Activity: Beginning at the line that contains "Secure Online Payment" and stopping after the line that contains "0118 967 567", rewrite those rows with every "Fast" replaced by "Rapid" and all other text unchanged. Give only these lines, and leave the pictures out.

Extracted records:
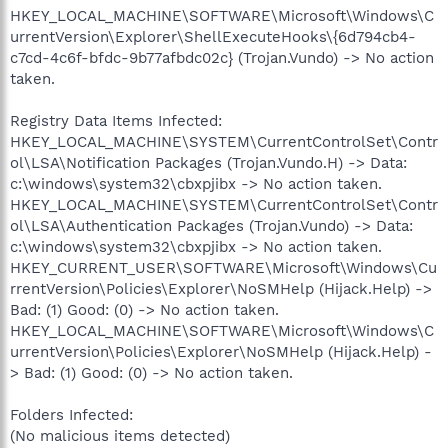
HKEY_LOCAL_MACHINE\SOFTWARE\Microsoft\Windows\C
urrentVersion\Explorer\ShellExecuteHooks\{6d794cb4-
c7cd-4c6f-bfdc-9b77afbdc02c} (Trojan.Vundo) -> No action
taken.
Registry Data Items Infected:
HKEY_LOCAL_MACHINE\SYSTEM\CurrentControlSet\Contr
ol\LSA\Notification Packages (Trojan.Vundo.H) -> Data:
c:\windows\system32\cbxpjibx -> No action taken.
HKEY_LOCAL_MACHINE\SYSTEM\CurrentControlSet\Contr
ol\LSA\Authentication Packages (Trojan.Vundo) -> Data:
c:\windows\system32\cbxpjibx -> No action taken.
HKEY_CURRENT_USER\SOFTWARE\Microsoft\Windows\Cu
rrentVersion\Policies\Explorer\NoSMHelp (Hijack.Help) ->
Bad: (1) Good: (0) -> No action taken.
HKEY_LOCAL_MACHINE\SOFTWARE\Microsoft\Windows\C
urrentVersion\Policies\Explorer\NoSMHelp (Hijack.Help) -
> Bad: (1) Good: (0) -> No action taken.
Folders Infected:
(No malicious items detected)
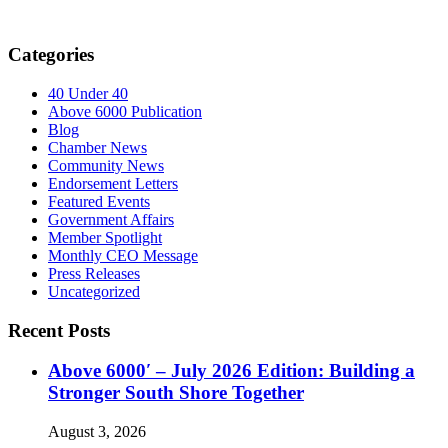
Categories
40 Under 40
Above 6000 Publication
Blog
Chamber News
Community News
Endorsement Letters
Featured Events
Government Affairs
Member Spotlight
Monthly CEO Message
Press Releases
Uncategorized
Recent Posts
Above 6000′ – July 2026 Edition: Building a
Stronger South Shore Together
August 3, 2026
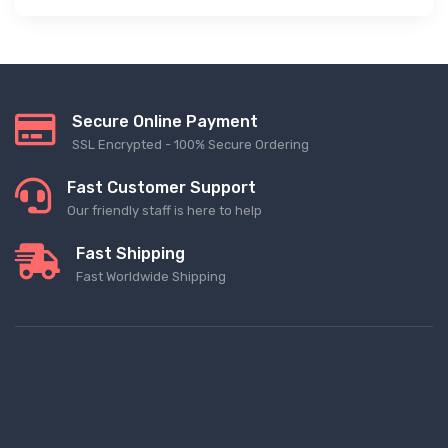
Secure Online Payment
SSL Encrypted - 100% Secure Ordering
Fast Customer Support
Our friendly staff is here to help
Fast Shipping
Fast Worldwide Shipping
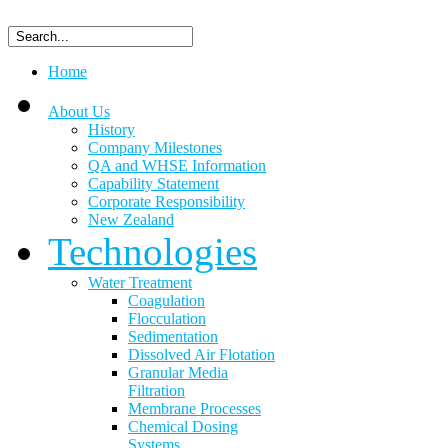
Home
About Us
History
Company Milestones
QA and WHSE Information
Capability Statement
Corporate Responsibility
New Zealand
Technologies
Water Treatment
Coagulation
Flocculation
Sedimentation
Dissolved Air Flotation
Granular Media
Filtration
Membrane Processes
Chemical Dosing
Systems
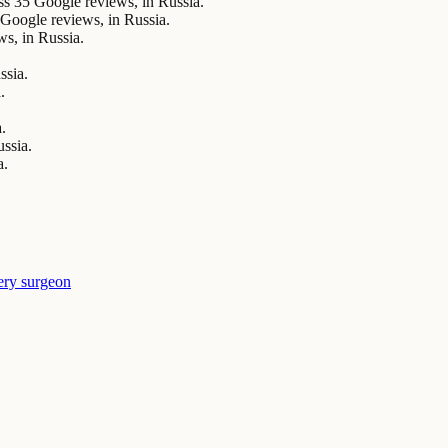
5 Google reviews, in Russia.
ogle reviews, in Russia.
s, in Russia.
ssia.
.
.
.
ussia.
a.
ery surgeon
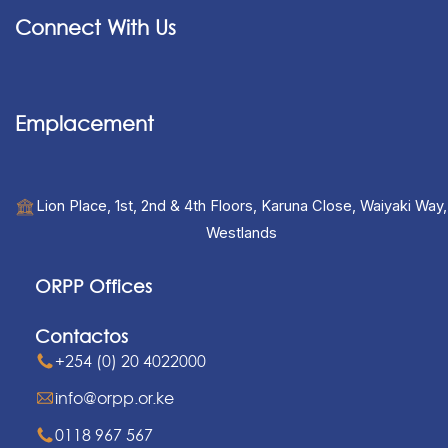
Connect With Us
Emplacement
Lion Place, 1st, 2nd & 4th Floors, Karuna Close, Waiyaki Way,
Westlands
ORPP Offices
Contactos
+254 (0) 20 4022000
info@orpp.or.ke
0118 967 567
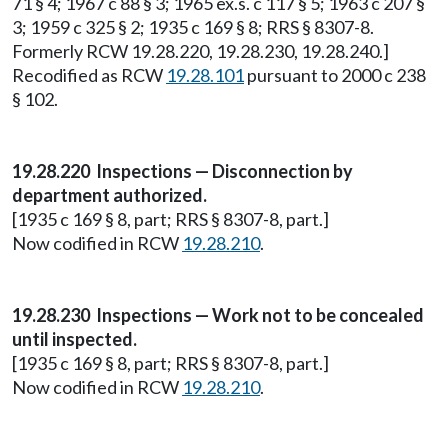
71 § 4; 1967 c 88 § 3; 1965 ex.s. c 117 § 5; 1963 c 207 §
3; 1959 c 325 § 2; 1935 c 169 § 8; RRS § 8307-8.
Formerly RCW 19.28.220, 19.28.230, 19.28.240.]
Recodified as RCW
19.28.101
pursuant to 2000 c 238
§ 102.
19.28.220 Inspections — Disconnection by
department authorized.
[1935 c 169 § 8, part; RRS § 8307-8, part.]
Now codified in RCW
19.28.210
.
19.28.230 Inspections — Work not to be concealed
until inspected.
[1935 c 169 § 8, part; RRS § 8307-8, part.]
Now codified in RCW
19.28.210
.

Exercise response:
Secure Online Payment
SSL Encrypted - 100% Secure Ordering
Rapid Customer Support
Our friendly staff is here to help
Rapid Shipping
Rapid Worldwide Shipping
Home
About Us
History
Company Milestones
QA and WHSE Information
Capability Statement
Corporate Responsibility
New Zealand
Technologies
Water Treatment
Coagulation
Flocculation
Sedimentation
Dissolved Air Flotation
Granular Media
Filtration
Membrane Processes
Chemical Dosing
Systems
5 Google reviews, in Russia.
ogle reviews, in Russia.
s, in Russia.
ssia.
.
.
.
ussia.
a.
ery surgeon
Connect With Us
Emplacement
Lion Place, 1st, 2nd & 4th Floors, Karuna Close, Waiyaki Way,
Westlands
ORPP Offices
Contactos
+254 (0) 20 4022000
info@orpp.or.ke
0118 967 567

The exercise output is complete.